By limiting federal prerogatives to foreign affairs only, any referendum on increased federal spending would necessarily be a referendum on military spending only. And this would be clear to everybody. This would then have the added benefit of depriving the federal government of one of its most reliable constituencies: leftists who want more social spending.

In practice, when it comes to increased spending, the federal government's only natural constituency should be those in favor of greater military spending — and it would then become more difficult to convince the majority to tolerate more federal spending.

The drive for more social spending would then be shifted to the state level. This by itself would not guarantee a lower tax burden for taxpayers overall. It's entirely possible that state governments would indulge in massive bloated welfare programs.  On the other hand, experience suggests that only some states would do this while others would not. In other words, there would be variety among the states, and residents could vote with their feet as to where they would live and pay taxes. The realities of tax competition — as we can witness in small states of Europe — would act to restrain the local governments in their tax-and-spending practices.

In any case, it would be preferable to be able to choose among states at various levels of profligacy than be stuck with one huge federal state indulging in ever higher levels of out-of-control spending.

A Few Caveats

None of what I've said here should be construed as an argument that the federal government, even if reduced to a foreign-affairs agency, would necessarily be justified in whatever it does. Even in such a reduced form, a government of that type would still be prone to abuse, bloat, and incompetence.
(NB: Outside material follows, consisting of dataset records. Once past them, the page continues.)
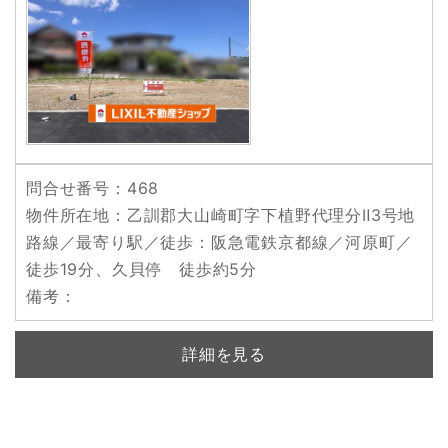
問合せ番号
：468
物件所在地
：乙訓郡大山崎町字下植野代理分Ⅱ3号地
路線／最寄り駅／徒歩
：阪急電鉄京都線／河原町／
徒歩19分、久貝停 徒歩約5分
備考
：
詳細を見る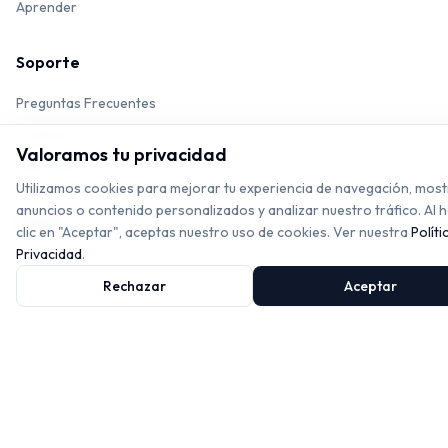
Aprender
Soporte
Preguntas Frecuentes
Contacto
Valoramos tu privacidad
Acerca de
Utilizamos cookies para mejorar tu experiencia de navegación, most
anuncios o contenido personalizados y analizar nuestro tráfico. Al 
Legal
clic en "Aceptar", aceptas nuestro uso de cookies. Ver nuestra
Políti
Privacidad
.
Privacidad
Rechazar
Aceptar
Términos
© 2024 Transportador en Línea. Medición de Ángulos Gratuita y
Precisa.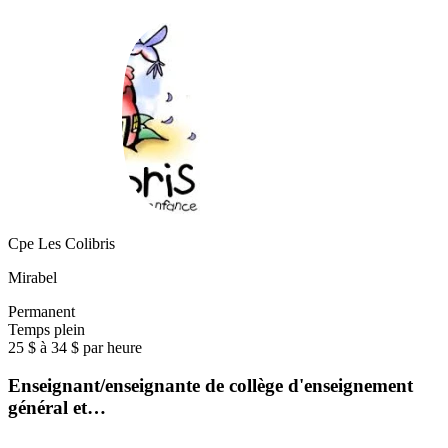
Cpe Les Colibris
Mirabel
Permanent
Temps plein
25 $ à 34 $ par heure
Enseignant/enseignante de collège d'enseignement
général et…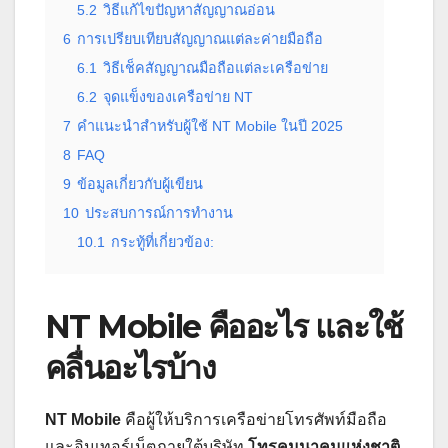
5.2
วิธีแก้ไขปัญหาสัญญาณอ่อน
6
การเปรียบเทียบสัญญาณแต่ละค่ายมือถือ
6.1
วิธีเช็คสัญญาณมือถือแต่ละเครือข่าย
6.2
จุดแข็งของเครือข่าย NT
7
คำแนะนำสำหรับผู้ใช้ NT Mobile ในปี 2025
8
FAQ
9
ข้อมูลเกี่ยวกับผู้เขียน
10
ประสบการณ์การทำงาน
10.1
กระทู้ที่เกี่ยวข้อง:
NT Mobile คืออะไร และใช้
คลื่นอะไรบ้าง
NT Mobile
คือผู้ให้บริการเครือข่ายโทรศัพท์มือถือ
และอินเทอร์เน็ตภายใต้บริษัท
โทรคมนาคมแห่งชาติ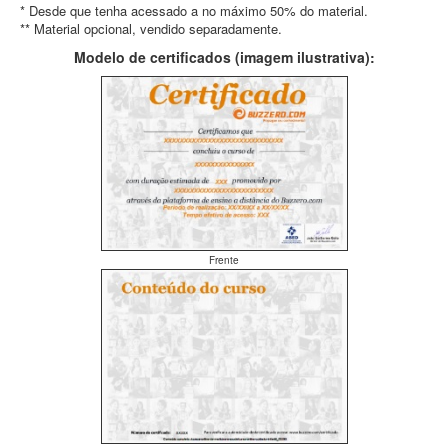
* Desde que tenha acessado a no máximo 50% do material.
** Material opcional, vendido separadamente.
Modelo de certificados (imagem ilustrativa):
Frente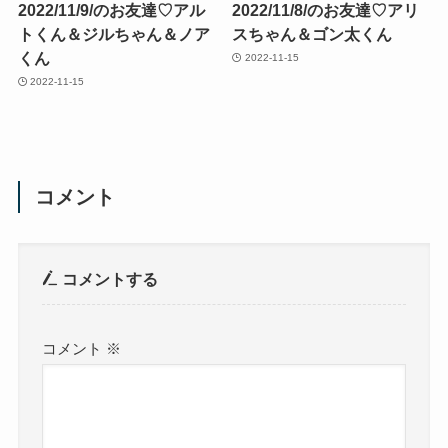
2022/11/9/のお友達♡アル
2022/11/8/のお友達♡アリ
トくん＆ジルちゃん＆ノア
スちゃん＆ゴン太くん
くん
2022-11-15
2022-11-15
コメント
コメントする
コメント
※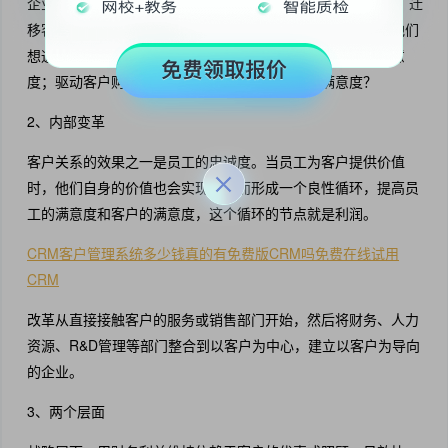
企业必须考虑:客户在哪个消费区间，是价值客户、潜在客户、迁
移客户还是冰点客户；客户的显性需求和潜在需求是什么？他们
想通过什么渠道来满足；企业有哪些资源可以满足客户的满意
度；驱动客户购买的因素有哪些？如何提高客户满意度？
2、内部变革
客户关系的效果之一是员工的忠诚度。当员工为客户提供价值
时，他们自身的价值也会实现，从而形成一个良性循环，提高员
工的满意度和客户的满意度，这个循环的节点就是利润。
CRM客户管理系统多少钱真的有免费版CRM吗免费在线试用
CRM
改革从直接接触客户的服务或销售部门开始，然后将财务、人力
资源、R&D管理等部门整合到以客户为中心，建立以客户为导向
的企业。
3、两个层面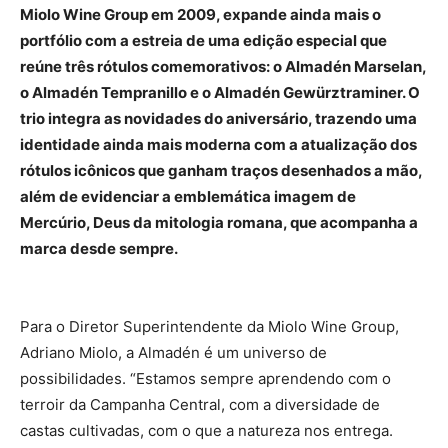
Miolo Wine Group em 2009, expande ainda mais o
portfólio com a estreia de uma edição especial que
reúne três rótulos comemorativos: o Almadén Marselan,
o Almadén Tempranillo e o Almadén Gewürztraminer. O
trio integra as novidades do aniversário, trazendo uma
identidade ainda mais moderna com a atualização dos
rótulos icônicos que ganham traços desenhados a mão,
além de evidenciar a emblemática imagem de
Mercúrio, Deus da mitologia romana, que acompanha a
marca desde sempre.
Para o Diretor Superintendente da Miolo Wine Group,
Adriano Miolo, a Almadén é um universo de
possibilidades. “Estamos sempre aprendendo com o
terroir da Campanha Central, com a diversidade de
castas cultivadas, com o que a natureza nos entrega.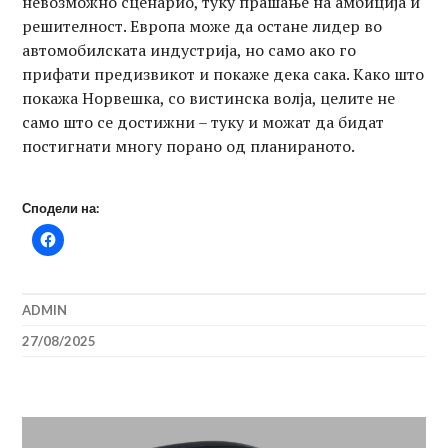
невозможно сценарио, туку прашање на амбиција и
решителност. Европа може да остане лидер во
автомобилската индустрија, но само ако го
прифати предизвикот и покаже дека сака. Како што
покажа Норвешка, со вистинска волја, целите не
само што се достижни – туку и можат да бидат
постигнати многу порано од планираното.
Сподели на:
ADMIN
27/08/2025
Навигација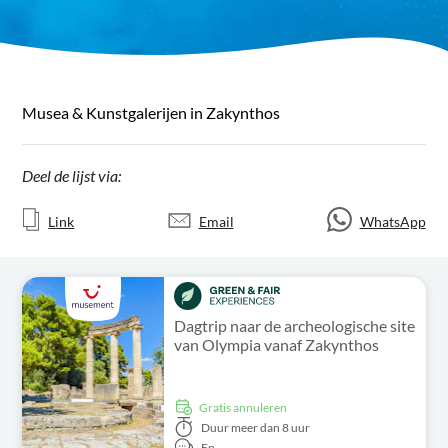
Musea & Kunstgalerijen in Zakynthos
Deel de lijst via:
Link
Email
WhatsApp
Dagtrip naar de archeologische site
van Olympia vanaf Zakynthos
Gratis annuleren
Duur
meer dan 8 uur
En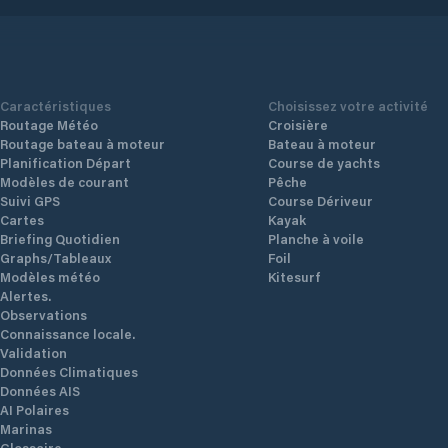
Caractéristiques
Choisissez votre activité
Routage Météo
Croisière
Routage bateau à moteur
Bateau à moteur
Planification Départ
Course de yachts
Modèles de courant
Pêche
Suivi GPS
Course Dériveur
Cartes
Kayak
Briefing Quotidien
Planche à voile
Graphs/Tableaux
Foil
Modèles météo
Kitesurf
Alertes.
Observations
Connaissance locale.
Validation
Données Climatiques
Données AIS
AI Polaires
Marinas
Glossaire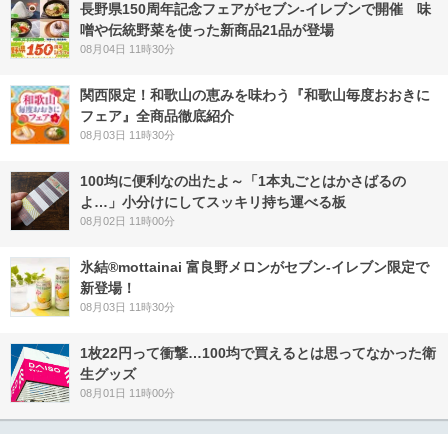
長野県150周年記念フェアがセブン-イレブンで開催 味
噌や伝統野菜を使った新商品21品が登場
08月04日 11時30分
関西限定！和歌山の恵みを味わう『和歌山毎度おおきに
フェア』全商品徹底紹介
08月03日 11時30分
100均に便利なの出たよ～「1本丸ごとはかさばるの
よ…」小分けにしてスッキリ持ち運べる板
08月02日 11時00分
氷結®mottainai 富良野メロンがセブン‐イレブン限定で
新登場！
08月03日 11時30分
1枚22円って衝撃…100均で買えるとは思ってなかった衛
生グッズ
08月01日 11時00分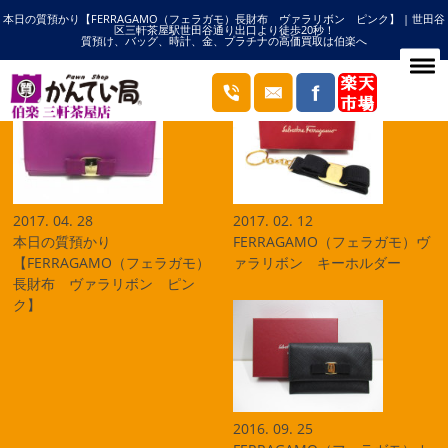
本日の質預かり【FERRAGAMO（フェラガモ）長財布 ヴァラリボン ピンク】 | 世田谷
HOME
ヴァラリボンの記事一覧
区三軒茶屋駅世田谷通り出口より徒歩20秒！
質預け、バッグ、時計、金、プラチナの高価買取は伯楽へ
ブログ
2017. 04. 28
2017. 02. 12
本日の質預かり
FERRAGAMO（フェラガモ）ヴ
【FERRAGAMO（フェラガモ）
ァラリボン キーホルダー
長財布 ヴァラリボン ピン
ク】
2016. 09. 25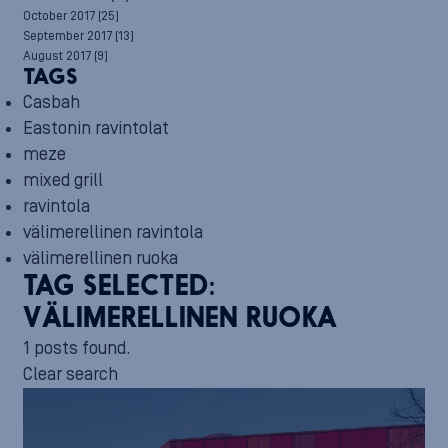
October 2017
(25)
September 2017
(13)
August 2017
(9)
TAGS
Casbah
Eastonin ravintolat
meze
mixed grill
ravintola
välimerellinen ravintola
välimerellinen ruoka
TAG SELECTED:
VÄLIMERELLINEN RUOKA
1 posts found.
Clear search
But if we're going to be stuck with a US government, it's best to reduce it to a single function so as to politically isolate and restrain groups that favor increases in federal spending.

Nor do I wish to imply that the federal government ought to have a monopoly on military power within the United States itself. As both the legislative and social history of the US has shown, both an organized and unorganized militia — at both the state and local levels —  have long been important in acting as a counterweight to federal military power.

But, at the core of all of this is my long-standing assertion that the United States ought never have been anything more than a military-defense confederation and a customs union, and member states of the confederation should always have been free to leave. Jefferson, for one, would have agreed.